A great critique is descriptive and specific, providing a clear picture of what happened at the event. Your comments should demonstrate a thorough knowledge of the literature and performance practices of the style/era/genre of the repertoire performed. Balance comments about details with a general summary of overall performance vitality and expressiveness.

Remember: You can't say everything about a piece or a particular performance. Focus on a few important aspects of the performance, particularly elements that define the stylistic or expressive nature of the piece.

To provide positive reinforcement, use phrases such as:

I liked…

I enjoyed…

I appreciated…

Congratulations on…

Bravo for…


To describe what you heard, use phrases such as:

Your playing is…

Your performance was…

Today it sounded like…

Today, at measure…

Today, the B section was…


To provide ideas for growth, use phrases such as:

I would like to hear more…

Listen for…

How do you think it would sound if…

What if you tried…

You might want to…

Your next step could be…

I'd encourage you to experiment with... 


A great critique is fair

A great critique is always fair to the student and teacher. Evaluate the performance you hear—not the performer or the choice of repertoire. A good assessment will not assume anything about the student's preparation or potential. When unsure, give the student the benefit of the doubt. Be open to musical interpretations and technique that may be different from your own. Is the performance convincing, vibrant, and expressive on its own terms? Accept editorial markings indicated by the teacher, and make comments on how well the student executed the given plan.

In the event that you feel strongly that the performance, interpretation, or editorial markings indicate a misunderstanding of style or performance practice, direct comments to the teacher on a Post-it® note. When commenting to the student, support the teacher. If you do address the teacher, be gentle and respectful. Let your words leave room for an honest difference of opinion between colleagues. (Example: "My understanding of performance practice in this style/genre is…") 

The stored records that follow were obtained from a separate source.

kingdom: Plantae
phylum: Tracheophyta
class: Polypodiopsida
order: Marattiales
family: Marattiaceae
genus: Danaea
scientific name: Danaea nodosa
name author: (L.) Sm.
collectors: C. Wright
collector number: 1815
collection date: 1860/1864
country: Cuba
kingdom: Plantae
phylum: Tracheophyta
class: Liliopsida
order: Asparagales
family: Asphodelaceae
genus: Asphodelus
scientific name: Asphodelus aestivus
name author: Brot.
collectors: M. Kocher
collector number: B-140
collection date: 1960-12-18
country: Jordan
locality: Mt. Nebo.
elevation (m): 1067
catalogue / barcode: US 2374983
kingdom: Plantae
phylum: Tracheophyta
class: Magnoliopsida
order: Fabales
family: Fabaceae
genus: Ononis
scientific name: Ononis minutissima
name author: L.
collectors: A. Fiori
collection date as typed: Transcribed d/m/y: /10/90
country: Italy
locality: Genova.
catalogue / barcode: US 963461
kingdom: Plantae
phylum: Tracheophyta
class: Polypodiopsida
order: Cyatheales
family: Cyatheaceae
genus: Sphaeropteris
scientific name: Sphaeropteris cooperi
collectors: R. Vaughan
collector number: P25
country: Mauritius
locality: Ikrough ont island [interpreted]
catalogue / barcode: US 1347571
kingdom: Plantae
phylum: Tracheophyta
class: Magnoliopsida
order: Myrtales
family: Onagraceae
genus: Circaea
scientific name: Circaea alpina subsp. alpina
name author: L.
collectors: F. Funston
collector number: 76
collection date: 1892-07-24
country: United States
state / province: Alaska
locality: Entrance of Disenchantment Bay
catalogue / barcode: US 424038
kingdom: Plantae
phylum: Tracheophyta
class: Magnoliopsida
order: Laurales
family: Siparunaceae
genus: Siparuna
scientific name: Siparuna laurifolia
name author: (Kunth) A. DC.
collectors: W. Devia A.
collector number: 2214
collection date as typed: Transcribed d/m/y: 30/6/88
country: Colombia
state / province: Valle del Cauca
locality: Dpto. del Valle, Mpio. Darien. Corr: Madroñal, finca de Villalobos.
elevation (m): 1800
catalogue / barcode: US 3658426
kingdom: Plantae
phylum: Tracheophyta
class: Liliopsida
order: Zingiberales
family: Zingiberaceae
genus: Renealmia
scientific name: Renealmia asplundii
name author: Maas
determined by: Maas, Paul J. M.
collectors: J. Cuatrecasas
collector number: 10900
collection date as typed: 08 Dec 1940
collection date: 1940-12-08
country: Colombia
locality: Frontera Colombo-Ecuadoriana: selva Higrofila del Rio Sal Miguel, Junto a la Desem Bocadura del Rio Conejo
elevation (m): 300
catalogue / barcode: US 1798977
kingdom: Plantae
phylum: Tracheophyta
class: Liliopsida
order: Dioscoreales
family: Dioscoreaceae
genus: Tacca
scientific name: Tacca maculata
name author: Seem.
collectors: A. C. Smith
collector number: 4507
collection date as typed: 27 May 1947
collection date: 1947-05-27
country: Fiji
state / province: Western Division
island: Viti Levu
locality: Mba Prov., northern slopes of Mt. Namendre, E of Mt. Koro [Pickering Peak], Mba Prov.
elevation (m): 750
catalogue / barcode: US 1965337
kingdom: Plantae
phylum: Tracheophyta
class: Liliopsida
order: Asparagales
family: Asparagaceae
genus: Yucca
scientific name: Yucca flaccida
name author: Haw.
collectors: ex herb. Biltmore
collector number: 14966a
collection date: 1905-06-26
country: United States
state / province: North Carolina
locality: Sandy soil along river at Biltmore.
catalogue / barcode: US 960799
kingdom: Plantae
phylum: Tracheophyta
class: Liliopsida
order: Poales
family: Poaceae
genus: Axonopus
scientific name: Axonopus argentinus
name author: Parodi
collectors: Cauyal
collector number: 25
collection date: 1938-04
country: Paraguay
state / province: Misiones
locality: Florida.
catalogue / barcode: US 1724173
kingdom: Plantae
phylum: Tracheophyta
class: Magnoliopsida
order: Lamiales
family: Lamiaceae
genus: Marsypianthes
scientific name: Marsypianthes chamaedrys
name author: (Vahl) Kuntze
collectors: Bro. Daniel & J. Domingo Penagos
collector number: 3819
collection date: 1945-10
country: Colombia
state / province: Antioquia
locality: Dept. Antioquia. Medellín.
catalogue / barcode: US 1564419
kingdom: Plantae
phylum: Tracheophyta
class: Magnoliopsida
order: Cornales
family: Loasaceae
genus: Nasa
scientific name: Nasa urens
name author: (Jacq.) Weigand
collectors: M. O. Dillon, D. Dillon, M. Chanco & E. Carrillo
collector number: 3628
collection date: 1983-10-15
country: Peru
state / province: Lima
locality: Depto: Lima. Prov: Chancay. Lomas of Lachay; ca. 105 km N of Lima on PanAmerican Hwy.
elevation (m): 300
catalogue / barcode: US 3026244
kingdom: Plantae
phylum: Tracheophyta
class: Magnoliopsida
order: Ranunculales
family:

A great critique is valuable

Use age-appropriate language. Very young students appreciate critiques that are printed rather than written in cursive style. Avoid slang or idioms that are less than professional. Do choose language that communicates clearly without being overly formal or overly academic. The most brilliant and nurturing words will be of no use to the student if the critique cannot be read. Your handwriting and signature must be legible. Your insightful and well-written critique, as well as your professional and welcoming demeanor, makes the event a motivating one—an experience students will want to repeat.

Finally, a great critique will be worth the investment of time and effort of the student, parent, and teacher. Make sure your comments provide both the quantity and quality of feedback that is worth the price of their time and the registration fee.